Francesse s’est illustrée ces dernières années par un engagement sans relâche pour une jeunesse formée, critique et impliquée. Sa participation à la CPP est saluée comme un signal d’ouverture vers une gouvernance plus inclusive.
«C’est un devoir, pas un privilège», a-t-elle déclaré peu après sa nomination. « Ma mission est claire : porter la voix des jeunes, leurs espoirs, leurs luttes, là où trop souvent ils sont oubliés. »
Dans un pays où plus de 60 % de la population a moins de 35 ans, cette élection est perçue comme une étape importante vers un renouveau politique porté par les jeunes.
Au-delà de son âge, c’est la constance de Francesse dans les luttes citoyennes qui force le respect. Militante de terrain, elle a longtemps œuvré dans les domaines de l’éducation civique, de la participation politique des jeunes et de la justice sociale. Elle est également connue pour ses prises de parole percutantes dans les médias et forums communautaires, où elle ne manque jamais de rappeler que « la jeunesse n’est pas qu’un chiffre, c’est une force historique qui ne demande qu’à s’exprimer. »
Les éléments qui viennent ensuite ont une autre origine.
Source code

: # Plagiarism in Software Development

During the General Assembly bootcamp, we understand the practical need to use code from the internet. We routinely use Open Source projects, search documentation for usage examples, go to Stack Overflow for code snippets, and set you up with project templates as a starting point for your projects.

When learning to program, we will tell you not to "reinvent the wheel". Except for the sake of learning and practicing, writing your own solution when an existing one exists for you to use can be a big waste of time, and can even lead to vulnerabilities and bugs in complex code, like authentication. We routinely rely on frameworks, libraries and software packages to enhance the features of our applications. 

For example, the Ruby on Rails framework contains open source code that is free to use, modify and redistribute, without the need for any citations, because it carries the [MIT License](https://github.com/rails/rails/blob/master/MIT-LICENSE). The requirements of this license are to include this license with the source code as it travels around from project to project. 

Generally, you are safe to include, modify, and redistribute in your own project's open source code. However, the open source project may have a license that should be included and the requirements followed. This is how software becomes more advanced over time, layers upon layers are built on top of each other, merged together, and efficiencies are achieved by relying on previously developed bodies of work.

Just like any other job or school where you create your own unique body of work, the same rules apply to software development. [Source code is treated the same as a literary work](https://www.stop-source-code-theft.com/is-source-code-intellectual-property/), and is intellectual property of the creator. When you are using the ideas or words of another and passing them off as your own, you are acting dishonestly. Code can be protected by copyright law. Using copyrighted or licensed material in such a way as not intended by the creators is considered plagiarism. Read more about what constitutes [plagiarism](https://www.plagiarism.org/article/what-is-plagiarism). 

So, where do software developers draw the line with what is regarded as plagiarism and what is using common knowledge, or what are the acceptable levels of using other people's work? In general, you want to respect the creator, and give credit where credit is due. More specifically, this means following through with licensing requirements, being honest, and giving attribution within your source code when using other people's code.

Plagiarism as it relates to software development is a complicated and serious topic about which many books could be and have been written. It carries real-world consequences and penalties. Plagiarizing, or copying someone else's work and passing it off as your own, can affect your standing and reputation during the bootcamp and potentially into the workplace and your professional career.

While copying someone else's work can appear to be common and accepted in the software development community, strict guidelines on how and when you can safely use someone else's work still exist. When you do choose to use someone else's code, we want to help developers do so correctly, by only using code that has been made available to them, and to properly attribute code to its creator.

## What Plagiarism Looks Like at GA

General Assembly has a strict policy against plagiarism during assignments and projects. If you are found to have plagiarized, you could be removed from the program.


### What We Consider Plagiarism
L’élection de Francesse intervient dans un contexte particulièrement sensible. La CPP, bien qu’encore sujette à controverses, est perçue par beaucoup comme l’unique passerelle vers une sortie de crise ordonnée. Sa présence à l’intérieur de cette structure vient rétablir un certain équilibre, face à des générations qui n’ont longtemps connu que l’exclusion ou la récupération politique.
Ses premiers défis ? Garantir que la jeunesse soit véritablement consultée dans les discussions sur les réformes institutionnelles à venir, veiller à ce que la transition prenne en compte l’avenir de l’éducation, de l’emploi, et de la participation citoyenne.
À 23 ans, Francesse incarne une nouvelle manière de faire de la politique : lucide mais sans cynisme, engagée sans être instrumentalisée. Son entrée sur la scène nationale est plus qu’un symbole. C’est peut-être le début d’un tournant où les jeunes ne seront plus les « leaders de demain », mais bien ceux d’aujourd’hui.